Danke, Nodor, das werde ich auf alle Fälle jetzt mit meinen "Wackelkandidaten" machen. Das dürfte wohl ebenso bei Rost wie bei klaffenden Rissen Abhilfe schaffen.
Ich wollte auf keinen Fall den Eindruck erwecken, daß alles Orgonit nachbesserungsbedürftig wäre Ich setze ja auch über 90% meiner HHgs und TBs unbehandelt raus, wenn ich aus einer Lieferung ein paar gestestet habe, mache ich das doch nicht bei jeder neuen Lieferung wieder.

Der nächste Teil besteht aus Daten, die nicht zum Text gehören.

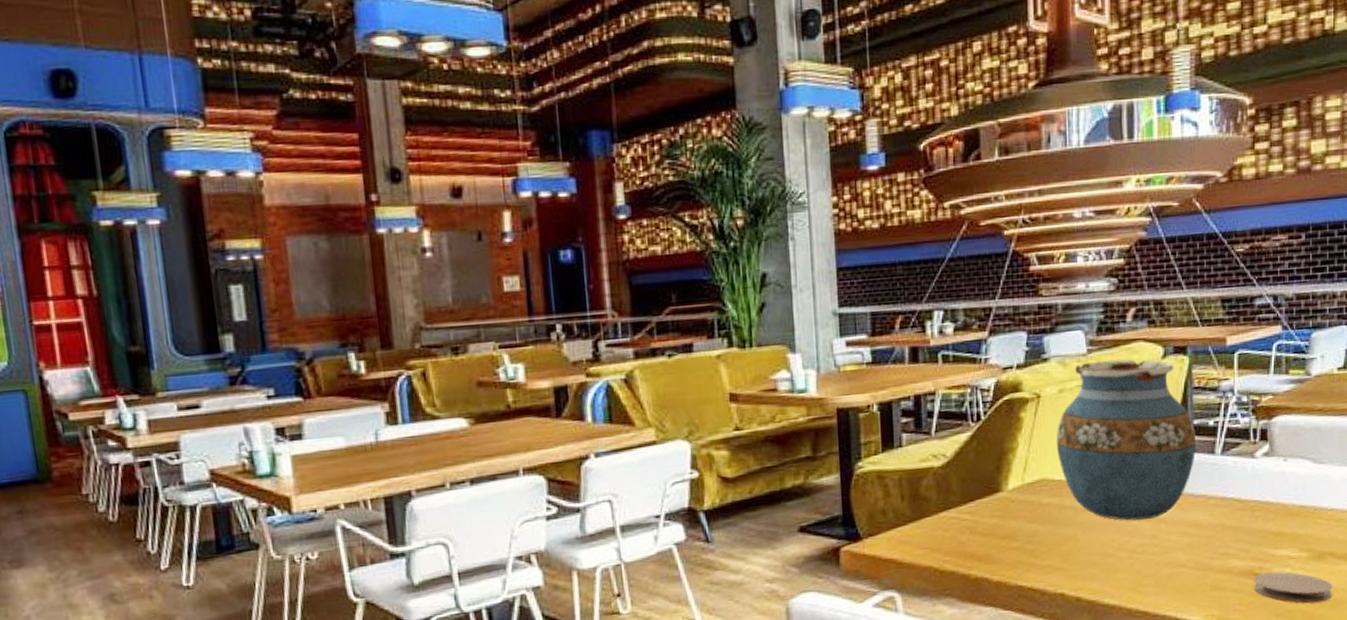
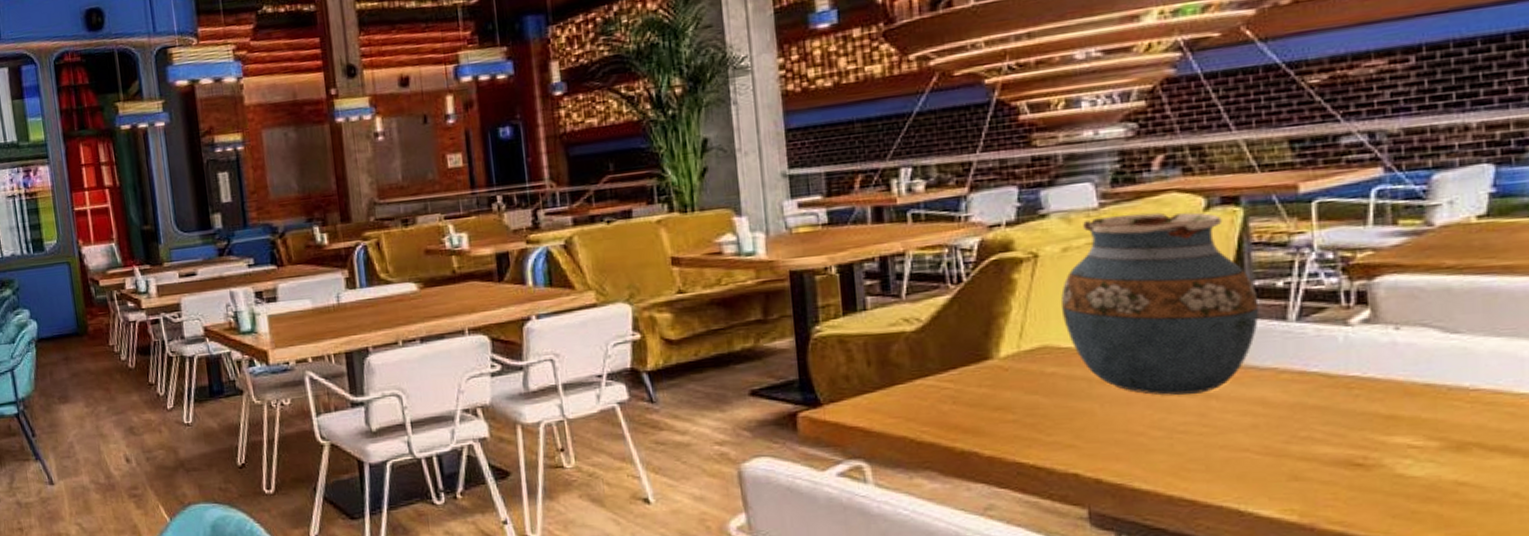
coaster: present [1254,571,1333,603] -> none [1354,463,1484,504]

Die Sachen aller unserer bekannte Anbieter sind ja voll in ORdnung, wetterfest und solide. Wenn nur verhältnismäßig wernig Eisenspäne dazwischen sind, dann kann ja auch der Rost nicht viel anrichten, weil er sich dann nicht bis ganz nach innen durchfrißt. Aber bei reinem Eisen-Orgonit mit dichtgepackten Spänen kann man nur staunen, wie schnell das bei feuchtem Klima hinüber ist. Zu schade, die Energie von diesem Zeug ist einfach herrlich, aber jetzt werde ich es einfach anmalen.
Ich habe aber immer wieder auch Orgonit von Leuten gekauft, die damit noch wenig Erfahrung hatten, und da entstanden dann oft genug diese tiefen Risse im Wasser, ein oder zweimal wurde sogar das ganze Teil von klaffenden Rissen durchzogen. Möglicherweise liiegt sowas ja auch gar nicht an schlechtem Harz, vielleicht war es nur nicht homogen genug mit dem Härter vermischt? Wenn ich selbst anfange zu gießen, werde ich jedenfalls ein paar Tropfen Farbe mit hinein geben, dann kann ich sehen, wie homogen meine Mischung ist.